The world needs climate policies built around physical realism and maximizing quality of life.

By framing climate change in terms of economics, Nordhaus and his allies are also promoting a dehumanized view of extremely human issues. Any analysis that uses cash as the universal yardstick for social value will systemically under-weigh the rights of the poor. Such economic models afford 265 unemployed people in Burundi roughly the same “value” as one unemployed American. Yet the poorest half of humanity is responsible for just 10 percent of global carbon emissions. In contrast, the richest 1 percent (those who earn more than $109,000 a year) generate 15 percent.

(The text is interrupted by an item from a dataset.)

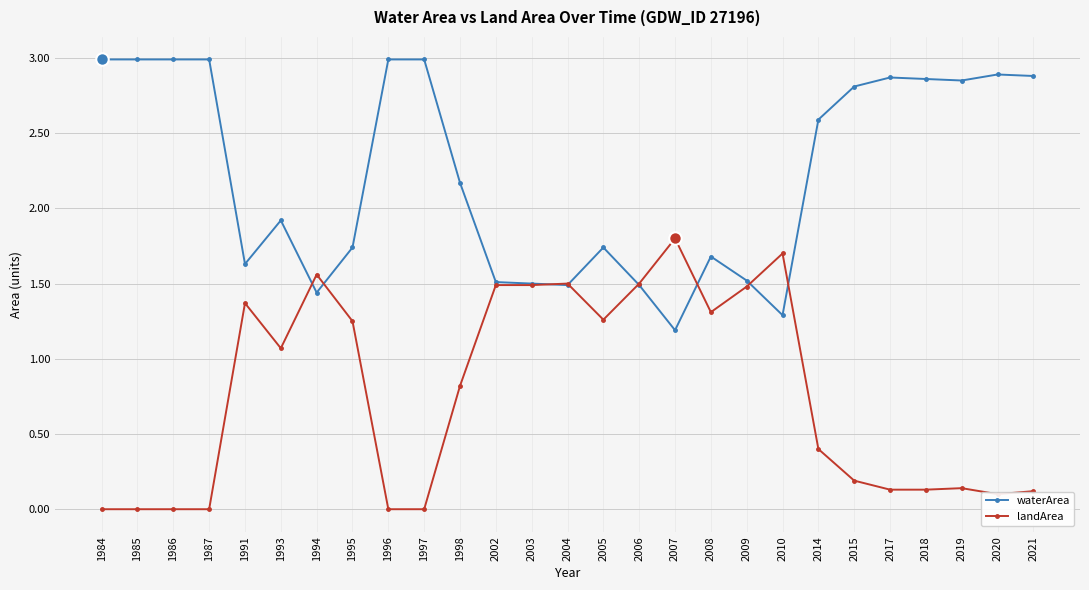

How many data points in waterArea are above 2?

14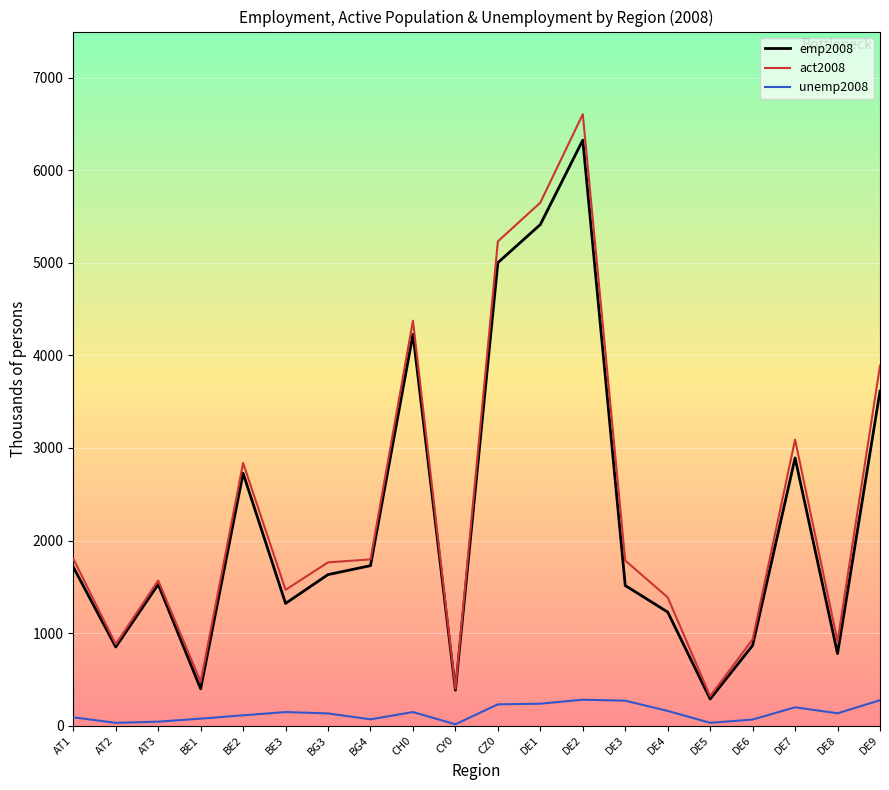

List the series in order of their peak value, lowest first.

unemp2008, emp2008, act2008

The world needs climate policies built around physical realism and maximizing quality of life, not around economic models that hide their justice-hindering biases. Clearly, we can’t rely on academic peer review to weed out these models; nor can we count on the journalists and pundits who have routinely promoted them without performing due diligence. Fortunately, more economists are joining Keen in calling out Nordhaus’s deceptive forecasts. Lord Nicholas Stern of the London School of Economics writes that it is “irresponsible to act as if the economic models currently dominating policy analysis represent a sensible central case.” New York University economist Gernot Wagner echoes the climate scientists, arguing that “economics needs a climate revolution.” Even Paul Romer, who shared the Nobel with Nordhaus and served as chief economist at the World Bank, has endorsed a broader view that “the economists at the helm are doing more harm than good.”

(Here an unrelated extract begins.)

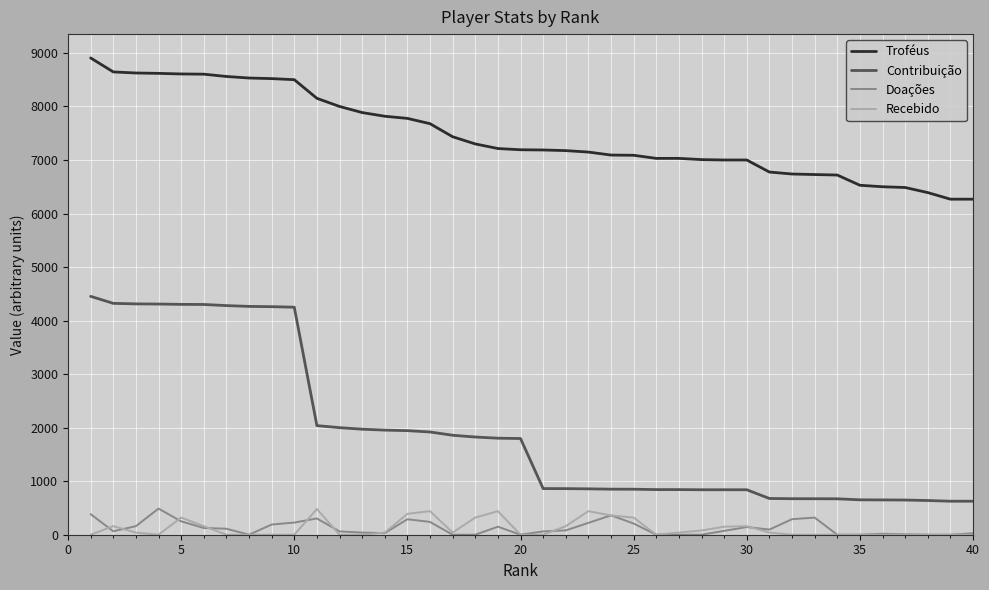

True or false: Doações and Contribuição intersect in this chart.

False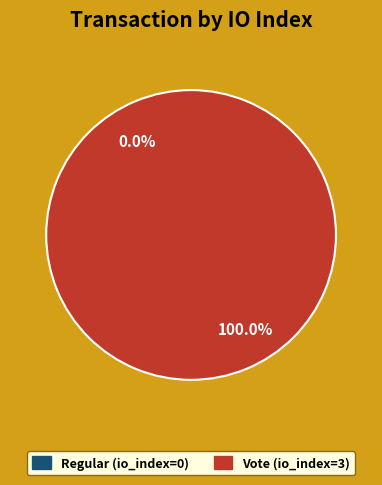

What percentage is the Vote (io_index=3) slice, to the nearest percent?

100%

Perhaps the quickest argument against blindly trusting the economic models is that they have a terrible track record. Very few economists foresaw the 2008 financial crash; most of them deemed such a crash impossible. A post-mortem report traced this failure to “the profession’s insistence on constructing models that, by design, disregard the key elements driving outcomes in real world markets.” Those models didn’t even include a banking sector, the source of the crash. On the other hand, the physical drivers of climate change have been understood, with ever-increasing precision, since they were first described by the American scientist and inventor Eunice Foote in 1856. 1856!

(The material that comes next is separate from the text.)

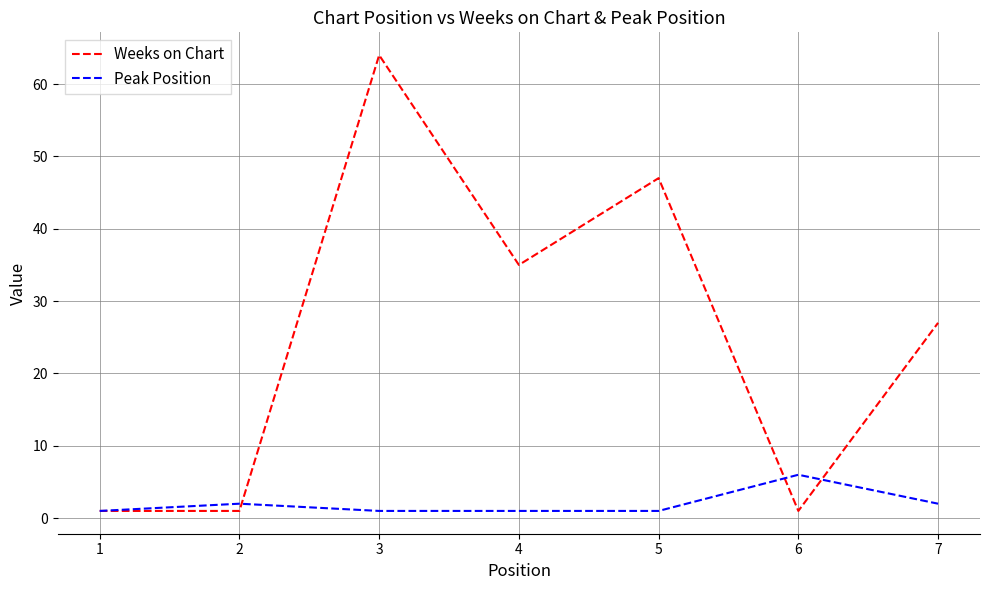

At which label does Weeks on Chart first exceed 27?

3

It’s clear which experts deserve our trust. Let’s do all we can to ignore the curve-fitting distractions and work to minimize the harm our carbon-intensive lives are causing.

An earlier version of this essay was published on April 14, 2022.

November 10, 2022

Jag Bhalla

is an entrepreneur and writer with a background in technology and computational modeling.

Editor’s Note

In the 30 years since the first United Nations Framework Convention on Climate Change (aka COP-1 or the Rio Earth Summit), many things have changed, but two fundamental factors remain exactly the same: the science and the money. Although climate models have grown far more comprehensive since 1992, their overall projections have barely budged; global temperatures have been tracking with greenhouse gas levels much as expected and feared. Then, as now, it was also clear that reducing emissions would be costly, but unrestrained climate change would be much more so.

But reducing emissions goes against many corporate and political interests, leading to decades of pushback against the 1997 Kyoto Protocol goals. The attempts to dispute climate science are well known, but as Jag Bhalla explains, the more credible-seeming arguments about climate economics have been even more effective at delaying needed action. There’s an old Oscar Wilde quote that a cynic is “a man who knows the price of everything and the value of nothing.” Perhaps we need a new word, then, for the economists whose models misrepresent price and value alike.